According to the help: "If this thread is blocked in an invocation of the wait(), wait(long), or wait(long, int) methods of the Object class, or of the join(), join(long), join(long, int), sleep(long), or sleep(long, int), methods of this class, then its interrupt status will be cleared and it will receive an InterruptedException." If wait() is somehow involved than you will recieve an exception. In case of wild loop Thread just marks some flag. Anyway, you can get a stack snapshot without interruption: @Override public void run() { thread.interrupt(); for(StackTraceElement frame: thread.getStackTrace()) { System.out.println("\tat " + frame); } } -- Vladimir Nesterovsky http://www.nesterovsky-bros.com/

RE: Race condition / dead lock? - Added by Anonymous about 13 years ago

Legacy ID: #9111692 Legacy Poster: Tobias Freudenreich (sirrichie)

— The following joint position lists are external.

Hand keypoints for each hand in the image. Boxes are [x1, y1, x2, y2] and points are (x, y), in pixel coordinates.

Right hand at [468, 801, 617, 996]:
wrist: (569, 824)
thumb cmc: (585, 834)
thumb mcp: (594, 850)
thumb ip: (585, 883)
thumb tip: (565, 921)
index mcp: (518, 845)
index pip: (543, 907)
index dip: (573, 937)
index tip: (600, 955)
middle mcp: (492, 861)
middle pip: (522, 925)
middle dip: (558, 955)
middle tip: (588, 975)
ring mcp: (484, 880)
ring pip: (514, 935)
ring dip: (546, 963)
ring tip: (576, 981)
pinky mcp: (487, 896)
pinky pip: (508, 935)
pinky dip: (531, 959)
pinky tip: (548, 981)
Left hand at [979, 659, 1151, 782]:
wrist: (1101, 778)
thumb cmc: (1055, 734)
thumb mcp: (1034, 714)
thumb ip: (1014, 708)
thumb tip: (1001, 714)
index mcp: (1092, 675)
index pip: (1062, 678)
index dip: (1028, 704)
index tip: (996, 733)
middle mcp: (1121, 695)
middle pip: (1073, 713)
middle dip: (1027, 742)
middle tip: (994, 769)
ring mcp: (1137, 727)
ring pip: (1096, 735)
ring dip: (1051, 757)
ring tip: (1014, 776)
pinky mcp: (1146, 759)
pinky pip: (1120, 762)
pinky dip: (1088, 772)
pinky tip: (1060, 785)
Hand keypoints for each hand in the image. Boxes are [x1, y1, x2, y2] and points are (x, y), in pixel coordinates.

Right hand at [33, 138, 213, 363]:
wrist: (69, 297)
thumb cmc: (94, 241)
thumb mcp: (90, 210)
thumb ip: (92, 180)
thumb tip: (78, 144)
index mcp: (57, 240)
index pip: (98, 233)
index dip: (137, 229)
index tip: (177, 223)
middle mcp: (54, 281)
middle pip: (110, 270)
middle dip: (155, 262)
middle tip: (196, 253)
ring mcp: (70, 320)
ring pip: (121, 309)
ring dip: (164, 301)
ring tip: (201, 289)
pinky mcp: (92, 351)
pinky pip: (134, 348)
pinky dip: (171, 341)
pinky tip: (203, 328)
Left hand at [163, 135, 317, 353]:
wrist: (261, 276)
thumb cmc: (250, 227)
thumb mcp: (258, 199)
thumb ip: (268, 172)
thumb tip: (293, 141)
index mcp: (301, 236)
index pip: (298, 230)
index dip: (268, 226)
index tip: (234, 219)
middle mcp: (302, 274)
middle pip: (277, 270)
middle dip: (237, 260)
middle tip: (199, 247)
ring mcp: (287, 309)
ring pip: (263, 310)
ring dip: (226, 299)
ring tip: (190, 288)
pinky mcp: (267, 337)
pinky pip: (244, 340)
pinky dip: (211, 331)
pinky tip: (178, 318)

Hi again and thanks for the help. I used Vladimirs guard to see the thread is waiting, which doesn't seem to be the case, because no stacktrace is printed out (even though the symptoms described above appear). I re-verified that commenting out the call to transform on the Transformer instance, causes the symptoms not to appear. So I used the executor to just print out the stack trace after 6 minutes (by which the symptoms have usually shown). However, nothing is printed out. I really appreciate your effort to sort this out and we would be glad to help fix this potential bug (or try to find the cause for the strange behavior). You might be right that it might not be a deadlock, but something is causing this behavior. @mhkay: Sadly, we cannot provide too many details about what we are doing in public, because it is a research project. However, we would be glad to confer via email (or some form of more private communication), which would allow us to be more detailed about what we are doing - if you're interested.